Our two daughters always want the biggest tree they can get, a tree whose top they can’t quite see. We usually get a smaller tree than what the kids want, and though my wife believes it’s for manageability’s sake, I know it’s because we don’t have enough stories to put up on the tree yet. Not enough has happened to us, our small group of four, and I know that sounds like a strange and unrelated thing to be thinking about when discussing tree decorations. These are my Christmas stories, our Christmas stories, the ones we’re all discovering as a family.
Our little tree in Pittsboro usually has about four feet of headspace, but I hope someday it will brush against the 10-foot ceiling. When we get home, the sisters will argue over whose turn it is to place the star on the top of the tree, then we’ll decorate it with our small collection of ornaments.
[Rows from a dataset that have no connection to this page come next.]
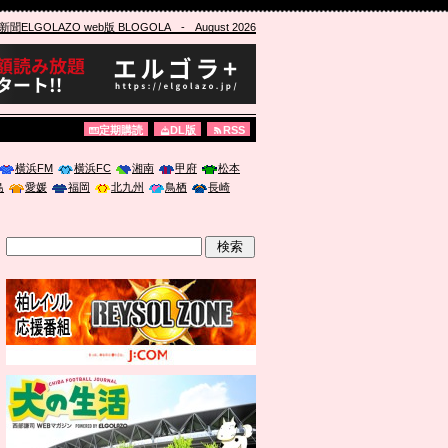
ELGOLAZO web版 BLOGOLA
- August 2026
定期購読
DL版
RSS
横浜FM
横浜FC
湘南
甲府
松本
島
愛媛
福岡
北九州
鳥栖
長崎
The tree still seems a bit sparse to me, but it gets less so every year. It’s becoming its own thing, weird and beautiful in its own way, and unlike any other tree. Someday, it will rival my mother’s.
Every once in a while, my mother sends us decorations, and there are a few that our daughters have made. My wife, Sherri, has picked up a few that mark certain moments in our daughters’ lives, which is what my mother used to do. Like my dad, I put an inordinate amount of time into the arrangement of the lights, then watch the children find the hooks and put up the decorations, each in its perfect spot.
But I have never attempted to sing out the song of the decorations while we’re decorating, as my mother did, and this is the part of the ritual I remember most — the thing that transformed decorations into moments, a tree into the history of a family. I don’t tell the stories of the decorations and what they represent because I’m scared I’ll forget something or, worse, remember something bittersweet. I suppose that’s just memory, the bitter and the sweet, twisted together in time.
I’m afraid of time passing. Even though I’m middle-aged and look it, I feel like I’m just starting out. The kids, the tree, even the house — nearly 100 years old, but still new to us after 11 years — are transforming constantly. Time speeds up once you realize its passing.
But my mother was never afraid of time passing, especially because, once a year, she could erect a tree through which time never passed completely. On that tree she captured moments of time, displayed them, and then gently wrapped them in tissue to be unwrapped again in a year, just the same as it was before. There is no imitating that tree. I’m reluctant to even attempt it.
But my wife isn’t afraid. She’s taken up the role of the tree teller, the memory keeper, the trapper of time. When we get out the decorations and pull them from their boxes, one at a time, each child gets a decoration to add. This is the way my sister and I did it long before them, but I keep that to myself. Sherri tells the stories of the decorations, where they came from and why they hang from our tree. She gets sad when she pulls out a decoration she inherited from her mother, who passed away several years ago, but she has the courage to tell its story and go on. Soon we’re laughing at the weird decorations the kids made in preschool.
At night, our tree glows through the windows of our old house. From the street, when I pull up in the car and walk down the front walkway, I see it and wonder what other decorations will make their way onto its limbs someday, and how tall it will someday have to be to contain all four of us and all of our lives. In that moment, the house doesn’t seem so old, and its ceilings don’t seem nearly high enough.